Ukraine says hit oil facility in Crimea

Ukraine says hit oil facility in Crimea

KIEV
Ukraine says hit oil facility in Crimea

Ukraine said on Monday its forces had struck an oil terminal overnight on the Crimean peninsula, seized by Moscow in 2014, in Kiev's latest attack on Russian-controlled energy facilities.

Kiev has ramped up strikes targeting Russia's energy sector in recent months aiming to dent revenues used by Moscow to fund its invasion, now grinding through its third year.

"At night, a successful strike was carried out on the enemy's offshore oil terminal in temporarily occupied Feodosia, Crimea," the Ukrainian military said in a post on social media.

Russian-installed authorities in Crimea said a fire had broken out at an oil depot in the Black Sea port town of some 70,000 people and that there were no casualties.

The Russian Defense Ministry meanwhile said that 12 Ukrainian attack drones had been downed over the peninsula overnight, of a total of 21 deployed by Kiev.

"The Feodosia terminal is the largest in Crimea in terms of transshipment of oil products, which were used, among other things, to meet the needs of the Russian occupation army," the Ukrainian military said, vowing to continue such attacks.
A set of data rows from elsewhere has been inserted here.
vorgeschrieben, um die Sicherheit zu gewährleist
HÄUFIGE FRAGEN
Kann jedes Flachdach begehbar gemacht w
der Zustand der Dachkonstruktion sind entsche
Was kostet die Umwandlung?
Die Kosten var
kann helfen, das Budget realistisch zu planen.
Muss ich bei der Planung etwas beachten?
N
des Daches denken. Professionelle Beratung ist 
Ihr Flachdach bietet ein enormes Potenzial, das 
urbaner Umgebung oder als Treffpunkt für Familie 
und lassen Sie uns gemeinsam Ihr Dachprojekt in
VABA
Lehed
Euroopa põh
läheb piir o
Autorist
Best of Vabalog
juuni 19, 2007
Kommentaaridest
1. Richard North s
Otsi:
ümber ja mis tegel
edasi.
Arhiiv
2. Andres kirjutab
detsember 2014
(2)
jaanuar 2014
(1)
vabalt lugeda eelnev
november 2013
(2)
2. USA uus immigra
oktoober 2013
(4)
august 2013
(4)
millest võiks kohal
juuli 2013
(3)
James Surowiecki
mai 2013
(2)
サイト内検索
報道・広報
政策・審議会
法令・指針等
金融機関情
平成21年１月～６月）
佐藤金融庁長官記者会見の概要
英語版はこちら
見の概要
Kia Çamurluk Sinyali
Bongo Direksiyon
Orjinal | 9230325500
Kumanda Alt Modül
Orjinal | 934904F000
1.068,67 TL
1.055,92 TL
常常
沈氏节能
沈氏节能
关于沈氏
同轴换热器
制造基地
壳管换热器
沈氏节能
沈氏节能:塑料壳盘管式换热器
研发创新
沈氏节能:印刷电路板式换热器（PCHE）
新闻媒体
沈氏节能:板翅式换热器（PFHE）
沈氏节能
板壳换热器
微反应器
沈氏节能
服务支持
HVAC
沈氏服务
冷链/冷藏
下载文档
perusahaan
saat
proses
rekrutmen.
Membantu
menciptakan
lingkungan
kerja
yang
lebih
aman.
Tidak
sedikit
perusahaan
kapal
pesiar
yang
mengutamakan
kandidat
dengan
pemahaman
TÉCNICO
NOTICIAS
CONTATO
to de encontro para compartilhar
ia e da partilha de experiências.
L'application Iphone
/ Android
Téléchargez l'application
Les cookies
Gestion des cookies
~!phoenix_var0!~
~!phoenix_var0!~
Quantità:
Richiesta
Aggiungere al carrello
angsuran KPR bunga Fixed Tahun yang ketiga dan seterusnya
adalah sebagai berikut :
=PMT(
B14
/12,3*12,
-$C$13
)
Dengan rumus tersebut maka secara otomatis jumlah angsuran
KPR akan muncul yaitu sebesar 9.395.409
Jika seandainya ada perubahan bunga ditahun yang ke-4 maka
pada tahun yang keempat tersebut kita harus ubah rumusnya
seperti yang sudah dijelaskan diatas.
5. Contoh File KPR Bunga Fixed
Ukraine insists the strikes are fair retaliation for Russian attacks on its own energy infrastructure that have plunged millions into darkness.

Separately, Ukrainian authorities said three civilians had been killed in overnight Russian attacks, two brothers aged 35 and 38 in the eastern region of Sumy and a 61-year-old woman in the southern Kherson region.

Russian forces launched several missiles and dozens of drones overnight at Ukraine, the air force in Kiev said, with two missiles shot down over the capital and the third exploding near an airfield in the central Khmelnytskyi region.

Authorities in Kiev said debris from the downed missiles had landed near a kindergarten.